Quel est votre programme durant cette période de confinement ?
Il est difficile de parler de programme car on ne peut rien prévoir à l’heure actuelle. Grâce à l’équipe, nous pouvons bénéficier d’un abonnement à Zwift pour rendre plus ludique les séances sur home-trainer. Personnellement, j’en profite pour travailler en renforcement afin de corriger mes petits déséquilibres musculaires entre chaque jambes. Sinon, nous restons sans cesse en contact entre coureurs et avec le staff. C’est quelque chose d’important en ce moment.

Quel est votre journée type ?
Me concernant, j’ai besoin de mettre en place une routine afin de conserver une certaine hygiène de vie. Pas de réveil car je ne suis pas une très grande dormeuse, petit-déjeuner et c’est parti. Une, deux ou trois séances de sport réparties dans la journée avec du home-trainer et du renforcement musculaire. Je consacre également une partie de la journée à mes études avec des cours en visioconférence. Je m’occupe aussi avec des projets personnels, des jeux de cartes en famille, des films… Puis en soirée, une petite séance de stretching avec de la relaxation, ce qui me permet de se concentrer sur soi-même.

Dans cette période de confinement, quels conseils pourriez-vous donner à tous les amateurs de cyclisme afin de pratiquer une activité physique ?
Home-trainer, PPG, stretching, yoga, méditation. En étant un peu créatif, il est possible de faire des séances variées et ludiques en renforcement musculaire, même sans matériel. Il est utile de travailler cet aspect, parfois négligé, qui joue une grande différence, une fois sur le vélo. Le home-trainer est un super outil mais il faut tout de même faire attention. Il ne faut pas abuser sur la durée et sur l’intensité car le corps peut ne pas très bien réagir. Du coup, n’oubliez pas de vous hydrater correctement avant, pendant et après l’effort car on perd beaucoup d’eau et de sels minéraux.

Maëlle Grossetête en plein entraînement durant cette période de confinement (Crédit photo : Maëlle Grossetête)

>« Il est impossible d’avoir une date de reprise pour le moment. »

Comment voyez-vous les prochaines semaines ?
Ce sera long ! Il faudra être patient ! En tant que sportif, on aime avoir un but, savoir pourquoi on s’entraîne.C’est ce qui nous tire vers le haut chaque matin. Là, nous sommes dans le flou complet mais le cyclisme passe au second plan. Ce n’est rien par rapport à cette crise sanitaire. Il faut rester unis et appliquer les consignes pour pouvoir revivre tous ses bons moments sur le vélo.

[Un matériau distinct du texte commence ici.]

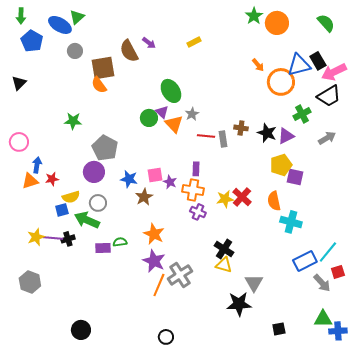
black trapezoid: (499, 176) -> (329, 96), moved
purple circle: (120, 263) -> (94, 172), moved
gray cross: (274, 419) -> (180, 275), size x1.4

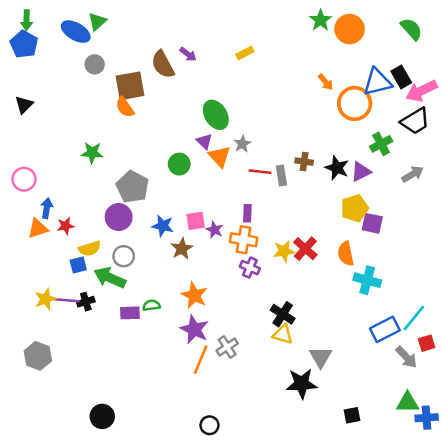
blue pentagon: (32, 41) -> (24, 44), moved
green circle: (149, 118) -> (179, 164), moved
gray cross: (180, 275) -> (227, 347), size x0.7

Espérez-vous retrouver le chemin de la compétition assez rapidement. Comment allez-vous l’appréhender après autant de semaines sans avoir roulé ?
Il est impossible d’avoir une date de reprise pour le moment. Bien sûr, j’aimerais que ce soit le plus tôt possible car les courses sont notre essence ou la récompense du travail bien fait à l’entraînement. Quand on parlera de date de reprise, ce sera signe que la situation sanitaire s’est améliorée et stabilisée. Ce sera une grande victoire pour tout le monde. À partir de là, on pourra se projeter, se focaliser sur de nouveaux objectifs, avec un plan d’entraînement mieux défini… Pour le moment, on va entretenir une pseudo-forme.